== SUPPLIED MATERIAL

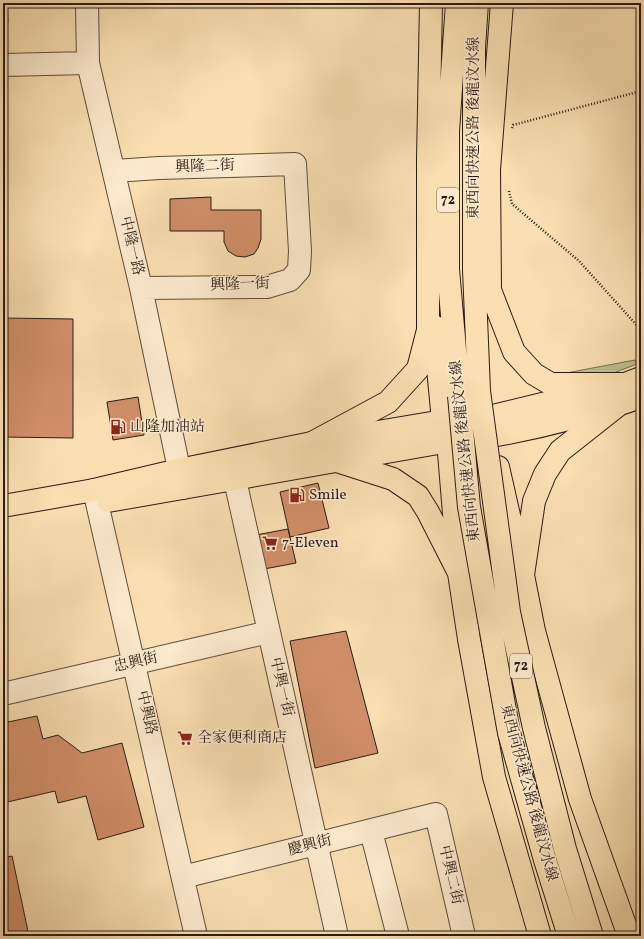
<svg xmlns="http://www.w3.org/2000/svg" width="644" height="939" viewBox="0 0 644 939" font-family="Vollkorn,'Noto Serif TC',serif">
<rect width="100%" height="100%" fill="#fadfb2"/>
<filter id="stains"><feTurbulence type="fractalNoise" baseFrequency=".005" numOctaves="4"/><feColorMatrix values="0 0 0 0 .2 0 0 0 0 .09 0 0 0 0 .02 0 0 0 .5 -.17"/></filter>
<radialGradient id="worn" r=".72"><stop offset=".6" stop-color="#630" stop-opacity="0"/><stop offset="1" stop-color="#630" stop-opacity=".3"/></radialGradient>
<!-- green -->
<path fill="#bbc28f" stroke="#736e52" d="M635,360l2,4 -26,10 -45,-1z"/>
<!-- building -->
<path fill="#d18f69" stroke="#2b1b14" d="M3,3h4l1,20h-5z
M211,197v13h50v29l-3,9 -4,6 -9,3 -9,-1 -8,-5 -4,-9v-11h-54v-32z
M3,318l70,1v119l-70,-1z
M138,397l6,38 -31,5 -6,-38z
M318,483l11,45 -39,9 -10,-45z
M288,529l8,34 -32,6 -8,-34z
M346,631l32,122 -63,15 -25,-127z
M37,716l6,23 15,-4 24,18 40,-10 22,84 -46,13 -12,-44 -28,7 -3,-12 -52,12v-80z
M12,856l17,80h-26v-78z"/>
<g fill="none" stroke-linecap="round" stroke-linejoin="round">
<!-- minor casing -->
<g stroke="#5f4c3c" stroke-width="24">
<path id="minor" d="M87,3l1,60 53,225 42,200
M3,65l85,-2
M114,171l45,-3 136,-4 5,87 -1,19 -9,10 -23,7 -126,1
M230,462l5,18 102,456
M94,490l102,446
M3,694l266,-62
M371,831l27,105
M183,877l253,-63 28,122"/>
</g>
<!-- major casing -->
<g stroke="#2b1b14" stroke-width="24">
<path id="major" d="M108,501c110,-19 220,-38 330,-58 18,-4 37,-3 54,-7 50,-9 101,-22 149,-39
M3,506l91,-16 85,-20 133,-27 131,-22 46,-4 136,-33 16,-6"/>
</g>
<!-- highway casing -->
<g stroke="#2b1b14" stroke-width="24">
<path id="highway" d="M457,3l-9,128v138l11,127
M477,3l-3,45v221l5,122
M502,3l-13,167 1,120 24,62 20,22 17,10h74
M434,326l9,95 5,20 10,121
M617,406l-57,45 -15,23 -11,27 -11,74 11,56 46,168 49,137
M312,443l76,-41 30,-33 10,-39v-171l3,-156
M337,461l56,18 25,17 10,16 31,61 10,66 25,138 46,159
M498,467l22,97"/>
</g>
<!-- path -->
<path stroke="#2b1b14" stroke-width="2.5" stroke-dasharray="1 2" stroke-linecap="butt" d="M512,128l1,-3 128,-34
M509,191l3,13 67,57 62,69"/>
<!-- minor -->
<use href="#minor" stroke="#fceacd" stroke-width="22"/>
<!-- major -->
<use href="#major" stroke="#fadfb2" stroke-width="22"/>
<!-- highway -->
<use href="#highway" stroke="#fadfb2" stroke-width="22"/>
<!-- highway-bridge casing -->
<g stroke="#2b1b14" stroke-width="24" stroke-linecap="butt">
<path id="highway-bridge" d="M479,391l30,221 25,116 31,121 27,87
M459,396l10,111 40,226 36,127 24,76"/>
</g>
<!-- highway-bridge -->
<use href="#highway-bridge" stroke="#fadfb2" stroke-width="22"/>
</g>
<!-- icons -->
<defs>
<g id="fuel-bare" transform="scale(1.2)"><path d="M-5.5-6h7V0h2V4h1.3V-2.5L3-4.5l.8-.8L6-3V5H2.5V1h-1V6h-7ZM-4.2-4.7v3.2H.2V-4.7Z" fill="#8f2418" stroke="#fceacd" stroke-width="2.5" paint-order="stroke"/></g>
<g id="supermarket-bare" transform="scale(1.2)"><path d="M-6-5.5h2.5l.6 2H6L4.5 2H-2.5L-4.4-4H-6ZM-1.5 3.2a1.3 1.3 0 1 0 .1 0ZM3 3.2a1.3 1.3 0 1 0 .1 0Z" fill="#8f2418" stroke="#fceacd" stroke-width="2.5" paint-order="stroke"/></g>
</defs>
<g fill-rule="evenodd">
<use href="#fuel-bare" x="118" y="427"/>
<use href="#fuel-bare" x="297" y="495"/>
<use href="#supermarket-bare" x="270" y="543"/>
<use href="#supermarket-bare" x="185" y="738"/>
</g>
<g text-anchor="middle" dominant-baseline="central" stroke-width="3" stroke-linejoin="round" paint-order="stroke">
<!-- shield labels -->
<g fill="#fceacd" stroke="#6a594c" stroke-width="1">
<rect x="437" y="188" width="22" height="24" rx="3"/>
<rect x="510" y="654" width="22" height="24" rx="3"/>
</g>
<g font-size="14" font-weight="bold" fill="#2b1b14">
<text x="448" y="200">72</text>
<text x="521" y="666">72</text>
</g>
<!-- street labels -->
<g font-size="15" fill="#2b1b14" stroke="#fceacd">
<text transform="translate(474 128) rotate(-90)">東西向快速公路 後龍汶水線</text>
<text transform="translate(205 167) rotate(-2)">興隆二街</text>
<text transform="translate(131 246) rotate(77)">中隆一路</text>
<text transform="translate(240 285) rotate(-2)">興隆一街</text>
<text transform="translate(466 451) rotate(-96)">東西向快速公路 後龍汶水線</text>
<text transform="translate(136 663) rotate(-13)">忠興街</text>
<text transform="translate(281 687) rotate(77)">中興一街</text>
<text transform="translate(146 713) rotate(77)">中興路</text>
<text transform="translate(528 793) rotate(75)">東西向快速公路 後龍汶水線</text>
<text transform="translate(310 846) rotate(-14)">慶興街</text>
<text transform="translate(450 875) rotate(77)">中興二街</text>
</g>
<!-- poi labels -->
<g font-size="15" fill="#2b1b14" stroke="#fceacd" text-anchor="start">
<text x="130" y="427">山隆加油站</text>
<text x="309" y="495">Smile</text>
<text x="282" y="543">7-Eleven</text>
<text x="197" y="738">全家便利商店</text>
</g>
</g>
<!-- margin -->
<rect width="644" height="939" fill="none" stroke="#fadfb2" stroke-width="16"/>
<rect x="4" y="4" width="636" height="931" fill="none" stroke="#2b1b14" stroke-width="2"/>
<rect x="8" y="8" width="628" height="923" fill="none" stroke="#2b1b14"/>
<rect width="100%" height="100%" filter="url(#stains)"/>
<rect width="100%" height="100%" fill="url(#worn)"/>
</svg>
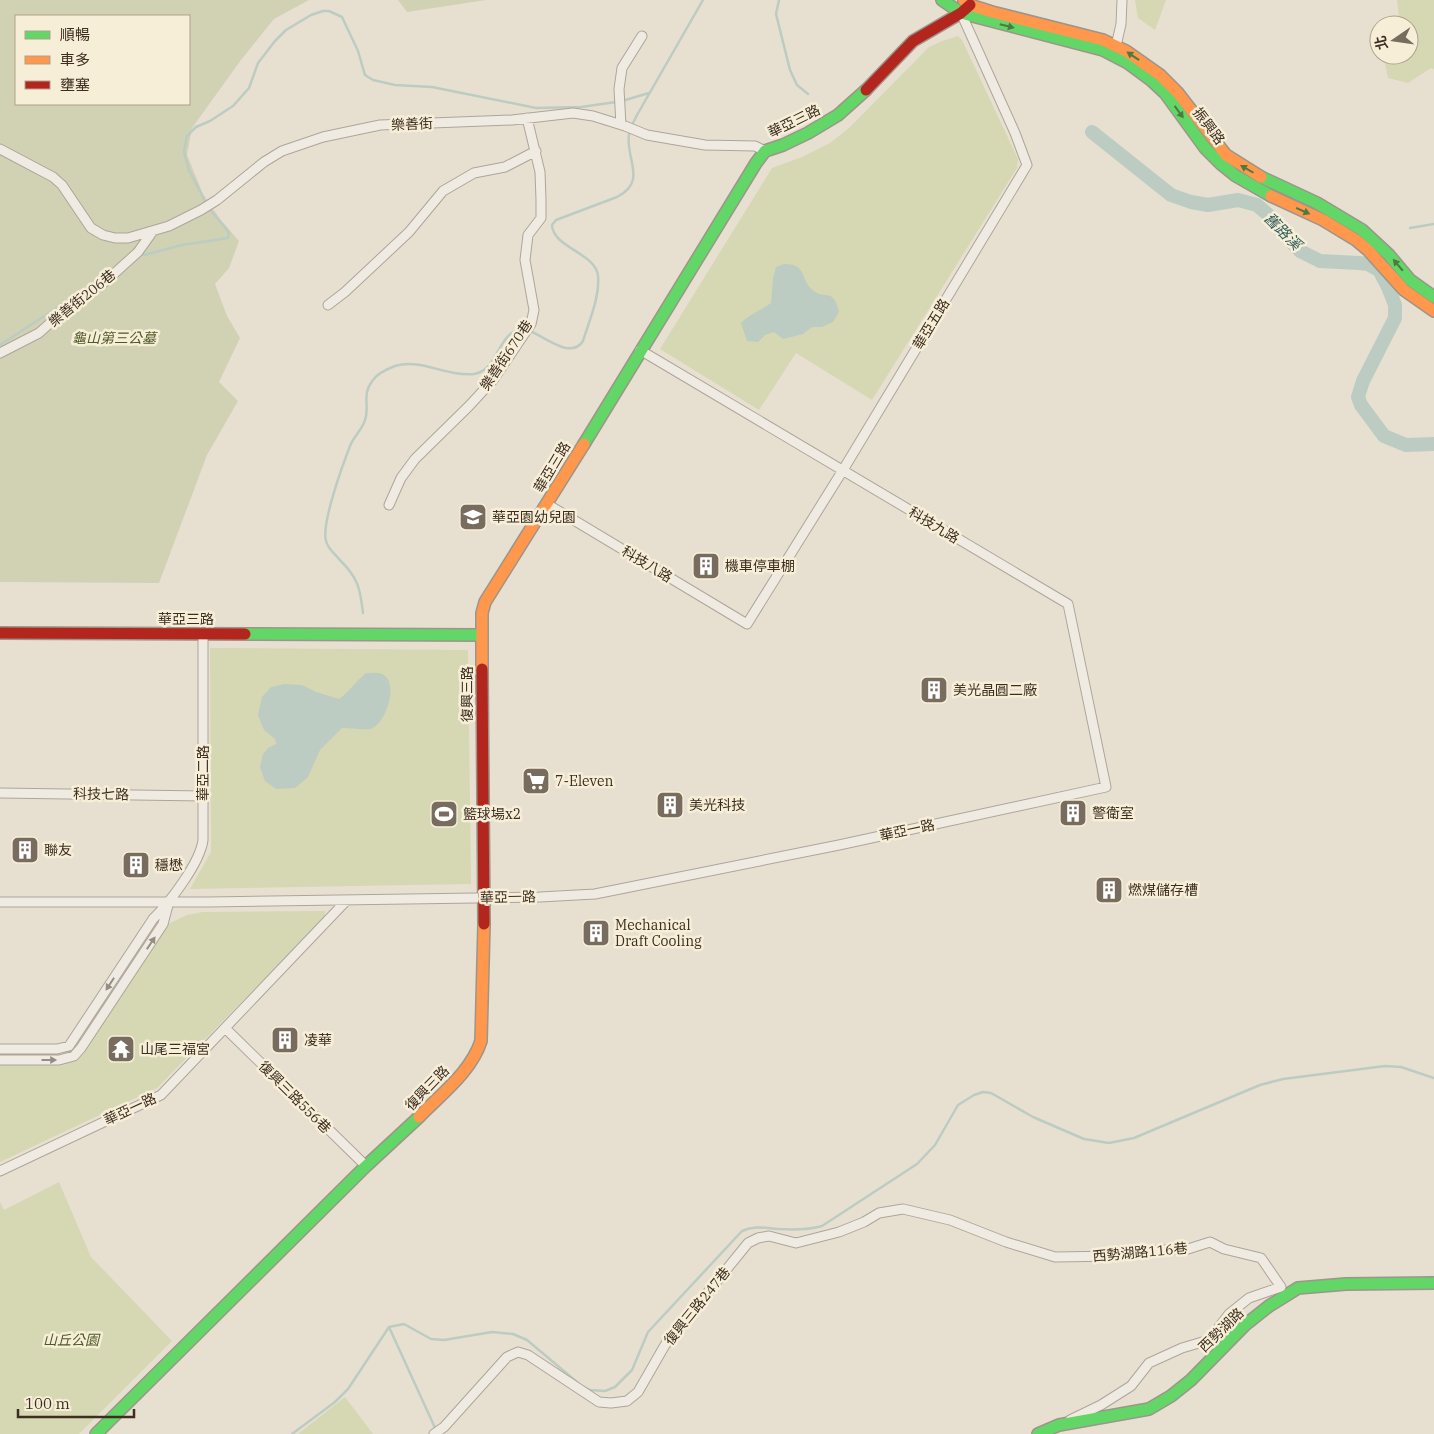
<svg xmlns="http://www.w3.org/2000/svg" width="1434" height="1434" font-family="'IBM Plex Serif','Noto Sans TC',serif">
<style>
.green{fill:#d6d7b3}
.cemetery{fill:#d1d1b3;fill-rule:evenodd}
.water{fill:#bcccc2}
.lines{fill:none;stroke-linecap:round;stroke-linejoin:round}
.stream{stroke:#bcccc2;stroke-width:2.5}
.river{stroke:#bcccc2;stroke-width:14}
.street-casing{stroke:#ada599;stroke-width:11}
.fast-casing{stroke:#9c958a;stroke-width:14}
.slow-casing{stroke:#9c958a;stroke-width:14}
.jam-casing{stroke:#9c958a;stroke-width:14}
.street{stroke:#efebe3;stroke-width:9}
.fast{stroke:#63d668;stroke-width:11}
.slow{stroke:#ff974d;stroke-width:11}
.jam{stroke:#b3261e;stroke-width:11}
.oneway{fill:#4e7a40}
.oneway2{fill:#968c82}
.labels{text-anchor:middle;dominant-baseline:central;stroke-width:5;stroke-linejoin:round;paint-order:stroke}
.street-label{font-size:14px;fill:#3d2e20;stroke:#f7eed8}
.park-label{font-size:14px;font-style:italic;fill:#4d5a26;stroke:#f7eed8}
.poi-label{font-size:14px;fill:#3d2e20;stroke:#f7eed8;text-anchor:start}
.water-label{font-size:15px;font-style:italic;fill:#2f5d5a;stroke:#f7eed8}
</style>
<rect width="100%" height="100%" fill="#e7e0d1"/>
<path class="green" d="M1135 0H1166L1155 30 1138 18Z
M1397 0H1434V69L1431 68 1408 83 1388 78 1385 64 1389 55H1409V25H1397L1399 18Z
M958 36 962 40 1018 159 1017 168 872 400 796 353 759 410 660 349 772 168 802 157 830 143 849 128 929 47 942 41Z
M210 648 468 650 471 884 190 889 211 852Z
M325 911V917L157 1088 0 1162V1063H61L83 1051 168 924 187 915 203 912Z
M59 1182 91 1257 172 1341 79 1434H0V1202L4 1210Z
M345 1397 373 1434H298Z"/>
<path class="cemetery" d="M0 0H309L274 19 241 60 192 128 187 155 203 194 220 219 239 241 229 268 215 284 227 316 240 338 219 382 238 401 207 455 159 583 0 582ZM16 16H189V104H16Z
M398 0H486L407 12Z"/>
<path class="water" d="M784 264C809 264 799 281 814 291 826 300 833 287 839 312L833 322 822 327H812L803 334 783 339 774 332 765 335 758 342 747 341 741 323C750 314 761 310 771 303L773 278 776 267Z
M366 673C371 673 378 672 382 674 400 682 386 725 370 729 363 730 349 728 342 728L320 750 308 777 295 788 276 789 265 781 260 767 263 754 268 748 276 744 275 739 264 730 258 715 262 697 271 687 285 684 302 685 316 692 339 699C349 692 356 681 366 673Z"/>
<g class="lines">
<path class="stream" d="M779 0 776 14 790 70 797 85 808 94
M622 101 649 93
M1410 228 1434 224
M144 255 182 245 228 238 229 233 227 230 208 207 189 170 184 152 187 136 196 127 210 121 233 106 249 88 258 63 275 41 286 30 311 15 323 11H329L342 17 358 51 365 75 373 80 395 85 432 87 536 108 581 107 616 102
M530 331C545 337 571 360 583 341 589 321 600 297 598 276 596 253 553 248 552 225L556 220 617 197C648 181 625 159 629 134 630 128 634 121 637 115L703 0
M0 345 72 298
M363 613C360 587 358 578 339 559 334 553 328 549 326 541 321 524 343 464 350 446 354 436 362 430 365 420 370 406 361 395 373 380 378 373 387 369 395 366 421 358 447 377 474 374 500 370 497 329 525 329
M389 1327 436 1430
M585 1388 590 1390 605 1391 615 1387 632 1370 648 1332 742 1231C755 1225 765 1228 778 1229 793 1230 808 1230 822 1226L917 1164 935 1145 958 1105 974 1095 983 1092 991 1093 1033 1117 1084 1139 1109 1143 1134 1138 1260 1085 1283 1079 1385 1066 1401 1067 1434 1078
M292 1434 335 1402 348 1389 389 1327 404 1324 431 1339 444 1340 492 1332 513 1334 527 1340 577 1382"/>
<path class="river" d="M1092 132 1171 195 1191 202 1208 205 1238 200 1257 205 1273 219 1281 231 1300 251 1320 261 1359 263 1368 264 1379 270 1388 287 1395 305V318L1363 381 1358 397 1361 405 1384 436 1406 445 1434 444"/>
<defs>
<path id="street" d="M1116 46 1121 24 1122 0
M621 125 619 89 622 68 642 36
M0 149 53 177 62 185 91 228 103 235 115 238H128L169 226 201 210 217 200 264 162 282 151 323 137 380 125 512 120 573 113 593 116 625 126 647 135 705 145 755 146 765 151
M328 305 345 292 409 232 443 191 474 173 505 167 536 151
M0 353 39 333 76 300 106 281 138 252 153 231
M547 504 747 624 843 470 1027 165 1015 133 961 13
M389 505 401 478 415 459 469 406 493 380 531 324 534 310 525 260 528 235 541 218V200L540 172 527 118
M0 793 203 796
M0 902H209L540 897 595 894 839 845 1106 787 1068 604 640 350
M225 1028 366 1166
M0 1049H57L69 1046 153 919C170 902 200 863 203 840V634
M0 1060H59L74 1056 81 1048 163 924 168 905
M0 1171 161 1095 347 900
M434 1434 444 1427 507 1357 518 1352 528 1355 599 1402 611 1403 627 1401 638 1392 665 1345 748 1243 758 1238 769 1236 796 1243 839 1232 864 1222 879 1213 903 1209 950 1220 1006 1242 1055 1257 1117 1256 1141 1251 1188 1249 1210 1242 1224 1249 1261 1258 1281 1287 1249 1298 1229 1314 1209 1340 1182 1348 1149 1363 1131 1386 1101 1405 1070 1420"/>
<path id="fast" d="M942 0 961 13 1103 50 1128 63 1151 80 1165 93 1205 148 1221 164 1236 176 1271 196
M1261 177 1317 203 1362 230 1389 255 1410 280 1434 297
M584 444 756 163 765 151 783 145 808 133 838 115 866 90
M245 634 482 635
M96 1434 366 1166 419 1117
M1038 1434 1059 1425 1149 1409 1171 1396 1191 1380 1245 1325 1269 1306 1298 1288 1346 1284 1434 1283"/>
<path id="slow" d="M964 1 970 5 992 12 1103 40 1126 51 1160 75 1178 93 1226 155 1261 177
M1271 196 1323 220 1356 240 1368 250 1404 290 1434 311
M482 669V613L485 602 584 444
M419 1117C441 1094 471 1072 481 1041L484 924"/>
<path id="jam" d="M866 90 913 41 961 13 970 5
M0 633 245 634
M482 669 484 924"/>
</defs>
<use href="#street" class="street-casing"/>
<use href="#fast" class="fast-casing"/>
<use href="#slow" class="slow-casing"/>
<use href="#jam" class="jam-casing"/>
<use href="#street" class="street"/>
<use href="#fast" class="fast"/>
<use href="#slow" class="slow"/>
<use href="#jam" class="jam"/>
</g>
<defs><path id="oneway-solid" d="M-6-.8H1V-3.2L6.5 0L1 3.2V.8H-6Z" transform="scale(1.25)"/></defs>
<g class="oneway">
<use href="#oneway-solid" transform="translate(1007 26) rotate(14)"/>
<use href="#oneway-solid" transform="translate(1133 56) rotate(-146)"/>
<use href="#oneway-solid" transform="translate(1179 112) rotate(54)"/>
<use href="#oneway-solid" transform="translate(1247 169) rotate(-150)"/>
<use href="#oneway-solid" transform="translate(1303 211) rotate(24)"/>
<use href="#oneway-solid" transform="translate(1398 265) rotate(-130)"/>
</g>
<g class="oneway2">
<use href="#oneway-solid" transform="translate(151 943) rotate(-56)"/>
<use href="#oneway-solid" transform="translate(110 984) rotate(123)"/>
<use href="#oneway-solid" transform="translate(49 1060)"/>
</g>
<defs>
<symbol id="school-square" viewBox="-11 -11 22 22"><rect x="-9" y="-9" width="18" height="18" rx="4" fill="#786c5e" stroke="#f7eed8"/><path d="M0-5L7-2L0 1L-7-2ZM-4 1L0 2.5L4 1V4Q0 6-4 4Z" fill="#fff"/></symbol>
<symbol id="building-square" viewBox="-11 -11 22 22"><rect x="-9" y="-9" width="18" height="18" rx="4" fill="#786c5e" stroke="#f7eed8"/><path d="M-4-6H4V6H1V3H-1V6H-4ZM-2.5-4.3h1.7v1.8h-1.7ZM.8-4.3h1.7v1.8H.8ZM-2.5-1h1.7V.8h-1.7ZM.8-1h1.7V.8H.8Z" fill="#fff"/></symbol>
<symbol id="supermarket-square" viewBox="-11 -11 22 22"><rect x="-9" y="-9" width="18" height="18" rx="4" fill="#786c5e" stroke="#f7eed8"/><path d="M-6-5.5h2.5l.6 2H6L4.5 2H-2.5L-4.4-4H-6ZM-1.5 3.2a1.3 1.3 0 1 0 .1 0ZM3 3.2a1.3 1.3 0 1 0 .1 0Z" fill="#fff"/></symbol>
<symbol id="stadium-square" viewBox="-11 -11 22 22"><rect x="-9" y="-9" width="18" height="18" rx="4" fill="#786c5e" stroke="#f7eed8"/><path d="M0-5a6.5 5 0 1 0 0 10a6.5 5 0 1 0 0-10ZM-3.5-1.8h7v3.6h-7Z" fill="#fff"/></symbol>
<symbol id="temple-square" viewBox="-11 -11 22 22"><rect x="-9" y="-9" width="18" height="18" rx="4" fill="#786c5e" stroke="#f7eed8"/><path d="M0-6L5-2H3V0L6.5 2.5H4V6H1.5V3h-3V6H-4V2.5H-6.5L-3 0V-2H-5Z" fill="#fff"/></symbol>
</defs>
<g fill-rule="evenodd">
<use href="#school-square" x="457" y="501" width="32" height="32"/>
<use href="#building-square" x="690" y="550" width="32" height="32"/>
<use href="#building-square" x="918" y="674" width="32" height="32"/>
<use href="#supermarket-square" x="520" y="765" width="32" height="32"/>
<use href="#building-square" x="654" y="789" width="32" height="32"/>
<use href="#building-square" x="1057" y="797" width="32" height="32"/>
<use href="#stadium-square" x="428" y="798" width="32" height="32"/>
<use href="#building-square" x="9" y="834" width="32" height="32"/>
<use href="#building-square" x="120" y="849" width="32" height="32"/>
<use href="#building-square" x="1093" y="874" width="32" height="32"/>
<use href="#building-square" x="580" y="917" width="32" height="32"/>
<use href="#building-square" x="269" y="1024" width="32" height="32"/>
<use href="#temple-square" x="105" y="1033" width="32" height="32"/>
</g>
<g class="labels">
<g class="street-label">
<text transform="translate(794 121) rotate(-26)">華亞三路</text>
<text transform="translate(412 124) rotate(-3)">樂善街</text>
<text transform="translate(1209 126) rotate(53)">振興路</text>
<text transform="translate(82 298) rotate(-39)">樂善街206巷</text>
<text transform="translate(931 324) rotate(-59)">華亞五路</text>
<text transform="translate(506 355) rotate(-56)">樂善街670巷</text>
<text transform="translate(552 467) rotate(-59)">華亞三路</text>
<text transform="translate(934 525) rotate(31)">科技九路</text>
<text transform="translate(647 564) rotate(31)">科技八路</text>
<text x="186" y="619">華亞三路</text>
<text transform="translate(467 694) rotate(-90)">復興三路</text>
<text transform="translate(203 773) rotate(-90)">華亞二路</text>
<text transform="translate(101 794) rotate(1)">科技七路</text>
<text transform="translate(907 830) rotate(-12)">華亞一路</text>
<text transform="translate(508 897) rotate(-1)">華亞一路</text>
<text transform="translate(427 1088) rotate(-46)">復興三路</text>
<text transform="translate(295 1097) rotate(45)">復興三路556巷</text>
<text transform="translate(130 1109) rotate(-25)">華亞一路</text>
<text transform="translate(1140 1252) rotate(-5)">西勢湖路116巷</text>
<text transform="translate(697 1306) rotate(-51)">復興三路247巷</text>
<text transform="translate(1221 1330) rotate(-44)">西勢湖路</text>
</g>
<g class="park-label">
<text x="114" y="338">龜山第三公墓</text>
<text x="71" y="1340">山丘公園</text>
</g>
<g class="poi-label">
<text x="492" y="517">華亞園幼兒園</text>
<text x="725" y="566">機車停車棚</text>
<text x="953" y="690">美光晶圓二廠</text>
<text x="555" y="781">7-Eleven</text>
<text x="689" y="805">美光科技</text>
<text x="1092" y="813">警衛室</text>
<text x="463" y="814">籃球場x2</text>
<text x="44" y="850">聯友</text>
<text x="155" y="865">穩懋</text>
<text x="1128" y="890">燃煤儲存槽</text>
<text x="615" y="925">Mechanical<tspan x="615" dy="16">Draft Cooling</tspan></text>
<text x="304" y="1040">凌華</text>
<text x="140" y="1049">山尾三福宮</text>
</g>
<g class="water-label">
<text transform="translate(1283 231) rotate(45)">舊路溪</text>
</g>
</g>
<rect x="15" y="15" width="175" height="90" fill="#f7eed8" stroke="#ada18e"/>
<rect x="25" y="31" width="25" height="8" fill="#63d668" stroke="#ada18e"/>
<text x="60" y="40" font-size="15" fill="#3d2e20">順暢</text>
<rect x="25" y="56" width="25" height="8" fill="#ff974d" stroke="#ada18e"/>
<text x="60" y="65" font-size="15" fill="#3d2e20">車多</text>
<rect x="25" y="81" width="25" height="8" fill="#b3261e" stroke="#ada18e"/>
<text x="60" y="90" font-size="15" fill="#3d2e20">壅塞</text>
<g transform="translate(1394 40) rotate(257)"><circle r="24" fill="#f7eed8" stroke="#ada18e"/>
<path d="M0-4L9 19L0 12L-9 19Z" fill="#786c5e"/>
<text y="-8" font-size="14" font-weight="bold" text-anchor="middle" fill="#3d2e20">北</text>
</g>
<path d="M18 1409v8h116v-8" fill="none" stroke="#3d2e20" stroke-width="2.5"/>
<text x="25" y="1409" font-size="15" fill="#3d2e20" stroke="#f7eed8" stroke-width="4" paint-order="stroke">100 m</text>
</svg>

====

● PROBLEM DETAILS
Each line of the material that contains the string "linejoin" has to be copied out.

● EXERCISE ANSWER
<g fill="none" stroke-linecap="round" stroke-linejoin="round">
<g text-anchor="middle" dominant-baseline="central" stroke-width="3" stroke-linejoin="round" paint-order="stroke">
.lines{fill:none;stroke-linecap:round;stroke-linejoin:round}
.labels{text-anchor:middle;dominant-baseline:central;stroke-width:5;stroke-linejoin:round;paint-order:stroke}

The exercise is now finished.